The cities and villages of Palestine, so far as appearance is concerned, vary in size merely. The houses of a small village are oftentimes just as closely packed as the buildings in a city, so that a village will look like a fragment knocked off a city. With us Westerners a village may have as much land area as some cities, only the dwellings will be far apart, the difference being in comparative density as well as in size. In Palestine the density is about the same and the difference is in the area. This compactness of the village became a fashion in times of insecurity, when feuds between villages led to raids and reprisals. The village was built as solidly as possible on rising ground. In the middle of the core of original houses was the chief’s house, with a lofty roof from which watch could be kept of all the surrounding country and approaches.[[50]] If you wish to trace the growth of a village, inquire for the burj, and probably you will be directed to the highest spot in the village, at least to the highest house, around which the early village clustered. If this be on top of a hill, as is frequently the case, the growing village creeps down the slopes, the roof of one house being the dooryard of the house above it, until the effect of a pyramidal structure of children’s building-blocks results. In troublesome times a watcher on the burj of the village could warn his fellows working in the outlying fields of the approach of an enemy by the firing of a musket or by a shrill cry. All fled to the nest on the height, and a successful attack was difficult against the heavy stone houses and narrow lanes of the village.
Just as among the cities there are those mostly or altogether Moslem and others mostly or altogether Christian, so with the villages. While the Moslem population greatly outnumbers the Christian, yet there is a very considerable Christian population. Râm Allâh, Bayt Jâlâ, eṭ-Ṭayyibeh and Jifnâ are Christian villages. In Bîr ez-Zayt, ‛Ayn ‛Arîk and ‛Âbûd the Christians exceed the Moslems. In el-Bîreh and Ludd the Christians are comparatively few.
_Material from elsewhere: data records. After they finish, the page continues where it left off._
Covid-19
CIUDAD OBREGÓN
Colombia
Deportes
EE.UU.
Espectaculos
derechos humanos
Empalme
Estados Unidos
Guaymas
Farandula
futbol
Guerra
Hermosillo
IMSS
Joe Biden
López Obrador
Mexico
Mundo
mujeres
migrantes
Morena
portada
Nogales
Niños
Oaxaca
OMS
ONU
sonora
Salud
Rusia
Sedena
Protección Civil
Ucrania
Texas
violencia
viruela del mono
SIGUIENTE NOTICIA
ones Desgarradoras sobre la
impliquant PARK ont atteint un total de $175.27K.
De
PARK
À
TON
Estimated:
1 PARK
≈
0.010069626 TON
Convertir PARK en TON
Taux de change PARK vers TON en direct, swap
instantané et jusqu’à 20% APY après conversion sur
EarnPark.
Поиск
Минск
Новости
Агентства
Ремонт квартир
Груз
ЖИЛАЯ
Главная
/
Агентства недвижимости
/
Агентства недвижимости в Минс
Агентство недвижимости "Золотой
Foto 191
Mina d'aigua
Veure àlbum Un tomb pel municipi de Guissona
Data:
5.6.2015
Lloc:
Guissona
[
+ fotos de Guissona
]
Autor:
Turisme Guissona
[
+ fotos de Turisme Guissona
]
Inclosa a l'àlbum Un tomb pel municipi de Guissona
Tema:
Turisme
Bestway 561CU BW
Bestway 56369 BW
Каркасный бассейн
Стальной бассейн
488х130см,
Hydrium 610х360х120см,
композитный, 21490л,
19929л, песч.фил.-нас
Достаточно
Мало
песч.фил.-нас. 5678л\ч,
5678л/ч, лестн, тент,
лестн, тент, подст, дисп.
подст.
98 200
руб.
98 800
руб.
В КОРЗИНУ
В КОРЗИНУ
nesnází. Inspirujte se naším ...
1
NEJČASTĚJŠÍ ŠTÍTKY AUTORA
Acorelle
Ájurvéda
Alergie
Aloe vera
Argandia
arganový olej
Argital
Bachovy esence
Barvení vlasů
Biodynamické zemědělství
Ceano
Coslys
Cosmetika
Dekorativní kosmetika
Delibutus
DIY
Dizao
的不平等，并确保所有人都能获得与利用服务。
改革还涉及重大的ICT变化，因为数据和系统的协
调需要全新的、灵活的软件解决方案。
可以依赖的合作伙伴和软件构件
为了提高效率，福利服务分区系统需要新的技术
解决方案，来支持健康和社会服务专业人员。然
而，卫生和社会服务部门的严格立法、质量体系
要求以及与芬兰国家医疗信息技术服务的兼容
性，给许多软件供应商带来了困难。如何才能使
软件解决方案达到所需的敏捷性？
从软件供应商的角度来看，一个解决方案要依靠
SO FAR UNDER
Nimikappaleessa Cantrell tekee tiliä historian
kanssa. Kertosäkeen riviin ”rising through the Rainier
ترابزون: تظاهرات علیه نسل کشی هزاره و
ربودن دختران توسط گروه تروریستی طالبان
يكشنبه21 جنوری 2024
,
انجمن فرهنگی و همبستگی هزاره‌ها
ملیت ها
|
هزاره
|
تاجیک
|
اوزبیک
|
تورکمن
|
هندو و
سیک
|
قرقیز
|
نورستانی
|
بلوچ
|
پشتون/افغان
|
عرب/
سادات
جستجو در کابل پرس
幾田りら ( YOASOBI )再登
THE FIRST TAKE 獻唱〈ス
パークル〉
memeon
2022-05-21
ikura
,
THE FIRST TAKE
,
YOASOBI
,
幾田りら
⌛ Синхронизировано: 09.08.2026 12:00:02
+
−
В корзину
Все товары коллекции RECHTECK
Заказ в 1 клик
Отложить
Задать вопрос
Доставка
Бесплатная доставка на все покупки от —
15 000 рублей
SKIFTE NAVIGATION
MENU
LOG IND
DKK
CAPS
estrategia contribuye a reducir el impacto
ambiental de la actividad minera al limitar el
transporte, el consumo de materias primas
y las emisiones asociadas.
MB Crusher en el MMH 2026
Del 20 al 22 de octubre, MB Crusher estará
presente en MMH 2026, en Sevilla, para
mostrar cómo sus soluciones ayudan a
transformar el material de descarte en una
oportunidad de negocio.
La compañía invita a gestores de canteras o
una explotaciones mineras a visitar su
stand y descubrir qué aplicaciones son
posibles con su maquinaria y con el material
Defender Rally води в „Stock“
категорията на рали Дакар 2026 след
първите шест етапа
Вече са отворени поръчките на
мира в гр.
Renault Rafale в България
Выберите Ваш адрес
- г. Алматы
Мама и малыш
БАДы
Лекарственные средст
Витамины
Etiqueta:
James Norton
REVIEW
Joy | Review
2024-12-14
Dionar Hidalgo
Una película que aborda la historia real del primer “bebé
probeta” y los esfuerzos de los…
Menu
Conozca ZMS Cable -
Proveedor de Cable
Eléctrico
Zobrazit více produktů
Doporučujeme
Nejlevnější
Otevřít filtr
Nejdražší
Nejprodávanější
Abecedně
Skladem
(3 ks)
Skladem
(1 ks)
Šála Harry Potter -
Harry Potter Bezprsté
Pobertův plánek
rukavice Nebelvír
A Christian village is known from afar by its more prosperous look, and the Christian quarters of a mixed village are also distinguishable by the same favorable marks.
PEASANTS ON WAY TO MARKET WITH PRODUCE
BEDAWÎN HORSEMAN
Christian villages have powerful ecclesiastical establishments behind them which work energetically to secure rights for their constituents. Church life in the country is political life, and church dignitaries are adepts in politics. The wealth and cleverness of the church are employed to hold fast all traditions and all concessions which favor the Communion and to hinder excessive injustice from overtaking the members. There results a firm bond of union between the native membership and the ecclesiastical establishment. The Communion is a religious nation, as it were.
The Christian native is not subject to army service, as only Moslems are thus eligible. This disability works to the industrial advantage of the Christians, who pay an extra tax or tribute in lieu of service. Centuries of this condition of things have developed the industrial abilities of the Christian population in spite of discriminations against them in the courts and in administration. A kind of religious status is now recognized in the relations between the Moslem and the Christian peasants. The Moslem stands hard by his faith and the Christian of the Greek Orthodox Church will scorn the thought that Christ and the Bible may be for Moslems.
Religious sects in the East remind one of volcanic islands; they are either ablaze with the fierce fires of an eruption or else they are overlaid with the ashes of an extinct fire. Between crazy fanaticism and cold inanition there are no warm impulses of unselfish evangelism.
The Semitic peasant has always been a conservative. In many ways he is to-day much like what the Canaanite occupier of the land must have been. Each wave of conquest or shower of civilization has left its effect, but underneath the Palestine peasant is a primitive Semite. Until within a few score years religion of one sort or another has usually come to him at the point of the sword. He has often adopted the veneer of a new faith in order to escape death. So it was when Joshua and the Hebrew host swept into the land, Bedawy fashion; so when Maccabean, Roman, Moslem, Crusader, and Moslem again took control. The Palestine peasant has worshiped the Baalim, Yahweh, Moloch, the God of Israel, the Son of God, the God of Islâm. All the time he has kept a certain core of Semitic custom and superstition, a sort of basic religion that has been much the same all through these changes. But it is ofttimes impossible to distinguish between a survival of the old and a reversion or degeneration.